Ho incrociato, a margine di una trasferta su di un torpedone con il rag. Filini sul sedile affianco al mio e un giovane Renato Zaccarelli alle mie spalle, due fedi nuziali lucentissime. E i loro occhi. Intatti entrambi: un pugno sullo stomaco da restare piegati. Ho dato una scorsa alla mia, alle sue levigature, abrasioni. Me la tengo stretta in uno all’aramaico, s’intende.
A scalare la montagna ho ripreso tra le mani gli appunti di una conferenza e poi un bel libro di Massimo Recalcati. Lo seguo da tempo perché sull’anoressia, su questi tempi ma anche sulla Bibbia, ha scritto cose che a me paiono notevoli.
Nel libro “Le nuove malinconie” s’intrattiene sulla malinconia quale emergenza dell’esistenza come peso, come un peso da trascinare. Lo fa a margine della clinica legata alle anoressie, un dramma rimosso, non visto, che ti impedisce di abbracciare chi ami per non sentirne le ossa. La dimensione che m’interpella, però, travalica i contorni personali; né è pensabile che il dolore del singolo diventi simbolo per leggere altro. No, la dimensione è quella comunitaria, che interpella la civitas, l’insieme dei cittadini, la comunità in cui viviamo che è cosa ben diversa dalla sommatoria di case (urbs). Su questo crinale la melanconia, la sua introversione melanconica, definisce bene questo tempo: il muro torna a essere la cifra del nostro tempo, il muro e quella che Recalcati definisce “la pulsione securitaria”.

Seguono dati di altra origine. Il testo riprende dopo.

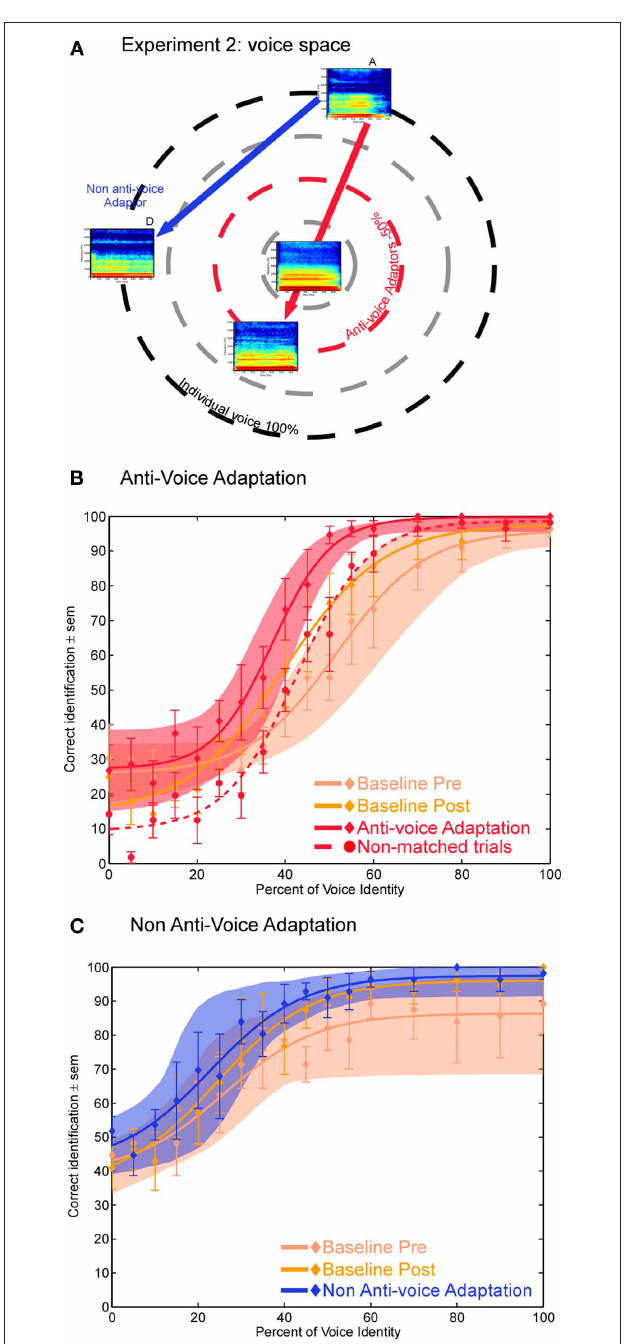
Figure 4 | experiment 2 (A) Position of an individual voice (voice A), its matched anti-voice adaptor (red circle) and a non-anti-voice adaptor (voice D) in theoretical voice space. (B,C) Identification performance after adaptation with (B) the anti-voice adaptors and (C) the voice D adaptor. Note the greater voice identity aftereffect for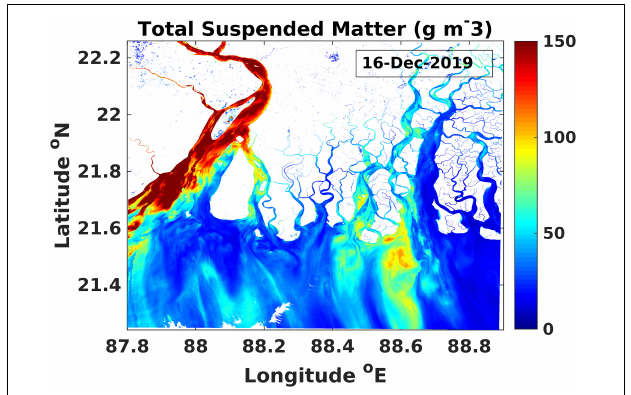
variability of TSM anomaly for the month of April during 2016– 2019 is shown in Figure 5 . The spatial distribution pattern of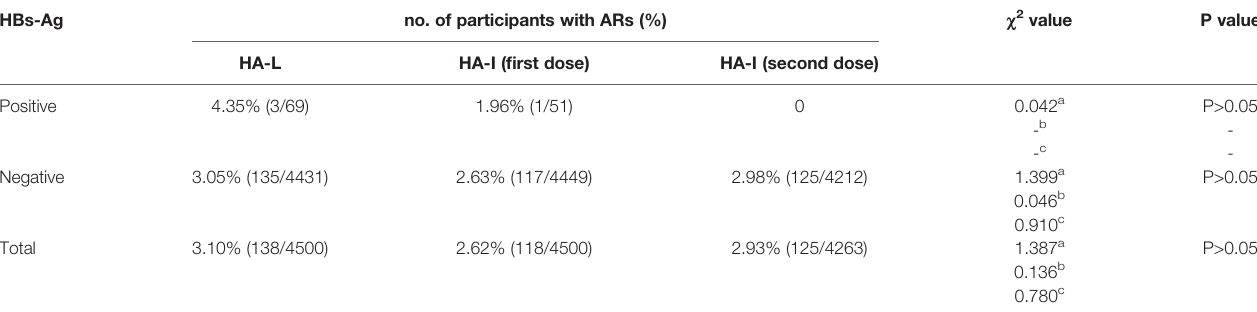
TABLE 2 | The comparison of adverse reactions (ARs) in HBs-Ag-positive or -negative participants between different groups. HBs-Ag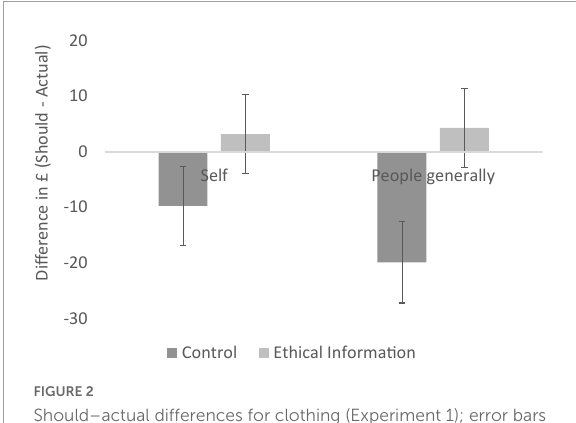
FIGURE2 Should–actual differences for clothing (Experiment 1); error bars show 95% confidence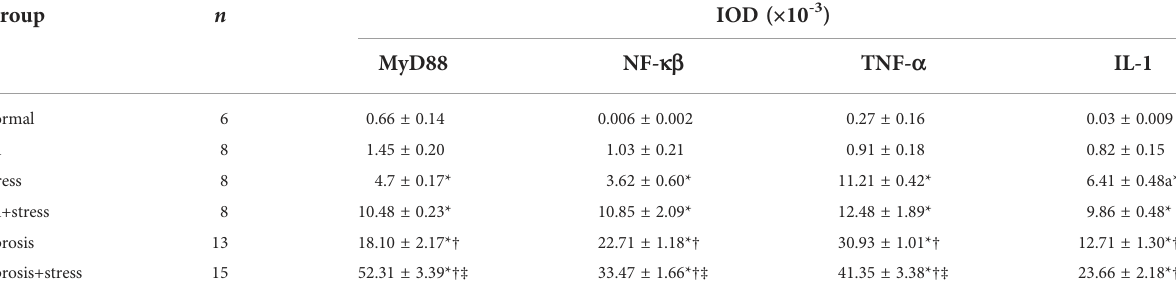
TABLE 3 Semi-quantitative analysis (IOD) of signaling protein expressions in LPS-TLR4 pathway depend on MyD88 in liver tissue (means ± SD).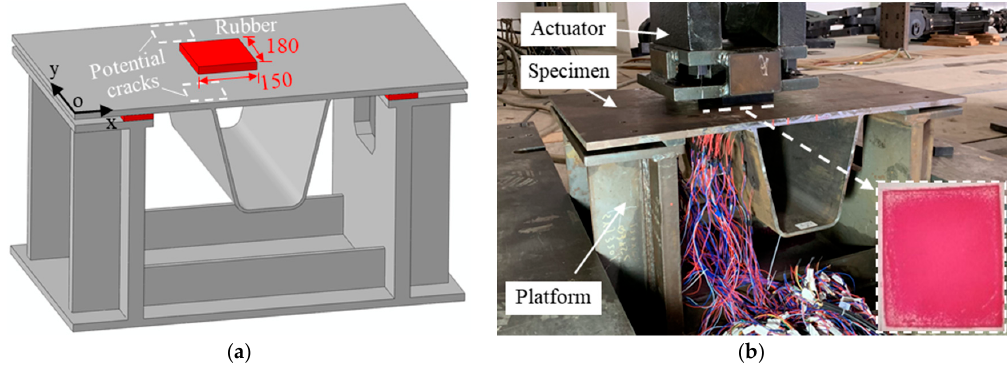
Figure 3. Test setup: ( a ) schematic view and ( b ) photography.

A montagna scalata, con il rag. Filini che ha letto e commentato un editorialone di una nota carogna, rimetto a posto un po’ di carte e di ricordi. Riassetto anche pensieri e agende, di sbieco rivedo il cellulare e mi sovviene il solito aramaico. Scendo per ritornare sui miei passi e risentire il solito vento, il “gran serraglio balbuziente” come lo definiva Pier Vittorio Tondelli.
Devo averle riportate da quale che parte le sue ultime cose, scritte ormai con mano malferma nel retro della propria copia di Traduzione della prima lettera ai Corinti di Giovanni Testori. Il tempo di fermarmi, al crocicchio dello stradone, quello del sigaro, e il foglio riemerge: “La letteratura non salva, mai. Tantomeno l’innocente. L’unica cosa che salva è l’Amore fede e la ricaduta della Grazia”.